• **Dataset records**:
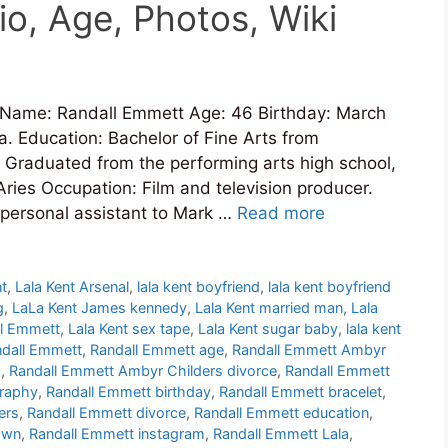
o, Age, Photos, Wiki
 Name: Randall Emmett Age: 46 Birthday: March
. Education: Bachelor of Fine Arts from
y Graduated from the performing arts high school,
ries Occupation: Film and television producer.
personal assistant to Mark …
Read more
nt
,
Lala Kent Arsenal
,
lala kent boyfriend
,
lala kent boyfriend
g
,
LaLa Kent James kennedy
,
Lala Kent married man
,
Lala
ll Emmett
,
Lala Kent sex tape
,
Lala Kent sugar baby
,
lala kent
dall Emmett
,
Randall Emmett age
,
Randall Emmett Ambyr
p
,
Randall Emmett Ambyr Childers divorce
,
Randall Emmett
graphy
,
Randall Emmett birthday
,
Randall Emmett bracelet
,
ers
,
Randall Emmett divorce
,
Randall Emmett education
,
own
,
Randall Emmett instagram
,
Randall Emmett Lala
,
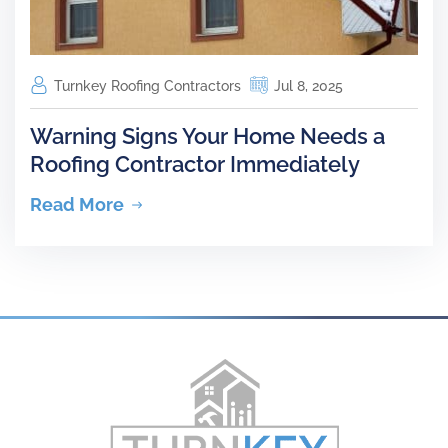
Turnkey Roofing Contractors
Jul 8, 2025
Warning Signs Your Home Needs a
Roofing Contractor Immediately
Read More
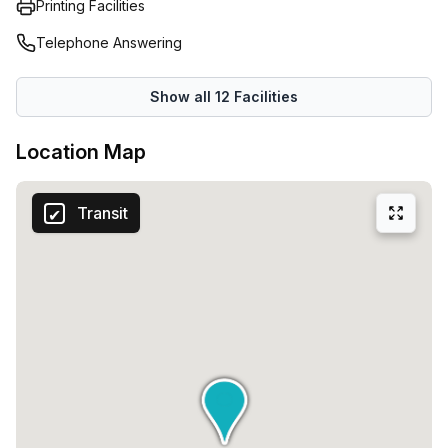
Printing Facilities
Telephone Answering
Show all
12
Facilities
Location Map
Transit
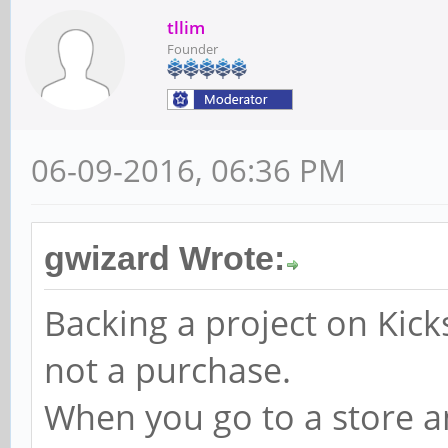
tllim
Founder
06-09-2016, 06:36 PM
gwizard Wrote:
Backing a project on Kicks
not a purchase.
When you go to a store an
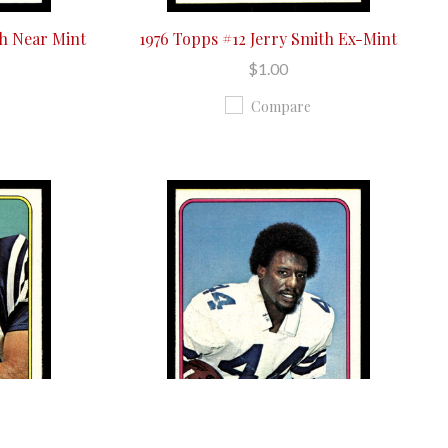
th Near Mint
1976 Topps #12 Jerry Smith Ex-Mint
$1.00
Compare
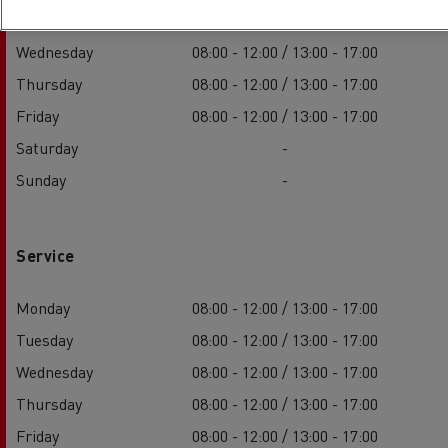
Tuesday
08:00 - 12:00 / 13:00 - 17:00
Wednesday
08:00 - 12:00 / 13:00 - 17:00
Thursday
08:00 - 12:00 / 13:00 - 17:00
Friday
08:00 - 12:00 / 13:00 - 17:00
Saturday
-
Sunday
-
Service
Monday
08:00 - 12:00 / 13:00 - 17:00
Tuesday
08:00 - 12:00 / 13:00 - 17:00
Wednesday
08:00 - 12:00 / 13:00 - 17:00
Thursday
08:00 - 12:00 / 13:00 - 17:00
Friday
08:00 - 12:00 / 13:00 - 17:00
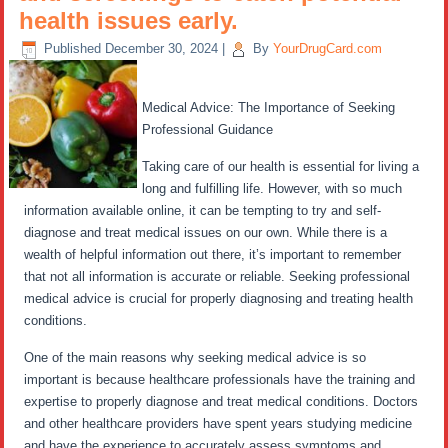
health issues early.
Published
December 30, 2024
|
By
YourDrugCard.com
Medical Advice: The Importance of Seeking
Professional Guidance
Taking care of our health is essential for living a
long and fulfilling life. However, with so much
information available online, it can be tempting to try and self-
diagnose and treat medical issues on our own. While there is a
wealth of helpful information out there, it’s important to remember
that not all information is accurate or reliable. Seeking professional
medical advice is crucial for properly diagnosing and treating health
conditions.
One of the main reasons why seeking medical advice is so
important is because healthcare professionals have the training and
expertise to properly diagnose and treat medical conditions. Doctors
and other healthcare providers have spent years studying medicine
and have the experience to accurately assess symptoms and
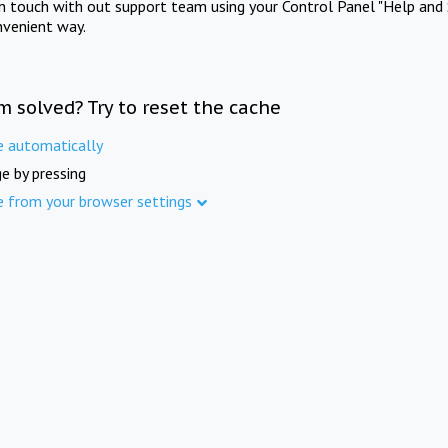
in touch with out support team using your Control Panel "Help and 
nvenient way.
m solved? Try to reset the cache
e automatically
e by pressing
e from your browser settings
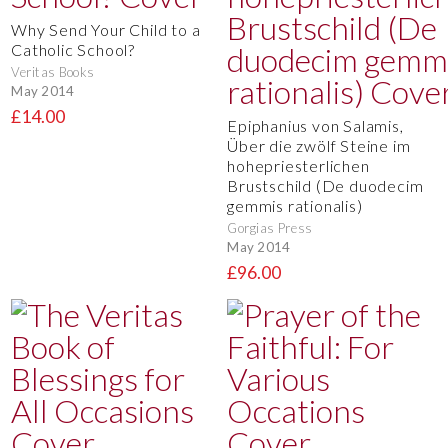
Why Send Your Child to a
Catholic School?
Veritas Books
May 2014
£14.00
Epiphanius von Salamis,
Über die zwölf Steine im
hohepriesterlichen
Brustschild (De duodecim
gemmis rationalis)
Gorgias Press
May 2014
£96.00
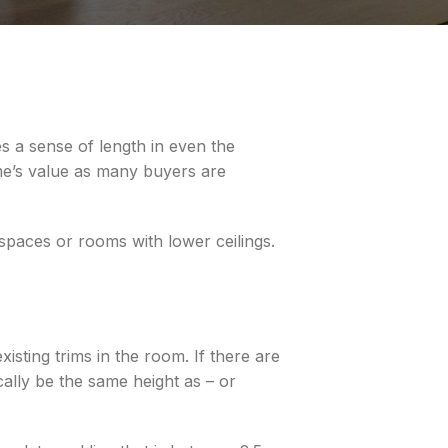
s a sense of length in even the
ome’s value as many buyers are
 spaces or rooms with lower ceilings.
sting trims in the room. If there are
ally be the same height as – or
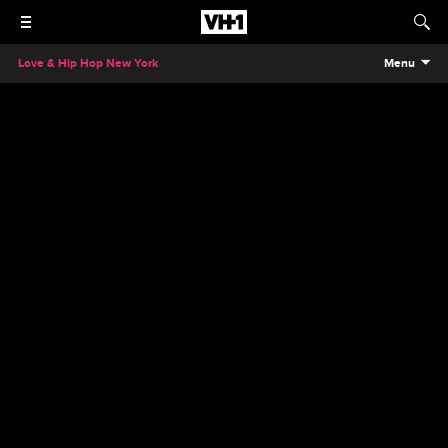
Love & Hip Hop New York
Menu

• **Work request**:
Pick out and copy every line in the rows above that contains the string "conditions", treating uppercase and lowercase as different.

• **Completed exercise**:
conditions.
expertise to properly diagnose and treat medical conditions. Doctors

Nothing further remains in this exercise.